---- Data
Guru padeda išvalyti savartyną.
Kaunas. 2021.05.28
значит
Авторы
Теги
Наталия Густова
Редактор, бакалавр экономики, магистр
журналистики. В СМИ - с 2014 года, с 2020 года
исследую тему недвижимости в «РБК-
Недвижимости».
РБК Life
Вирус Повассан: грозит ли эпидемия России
--------
Job item: Quote all of the entries exactly as they appear.

Finished task:
Guru padeda išvalyti savartyną.
Kaunas. 2021.05.28
значит
Авторы
Теги
Наталия Густова
Редактор, бакалавр экономики, магистр
журналистики. В СМИ - с 2014 года, с 2020 года
исследую тему недвижимости в «РБК-
Недвижимости».
РБК Life
Вирус Повассан: грозит ли эпидемия России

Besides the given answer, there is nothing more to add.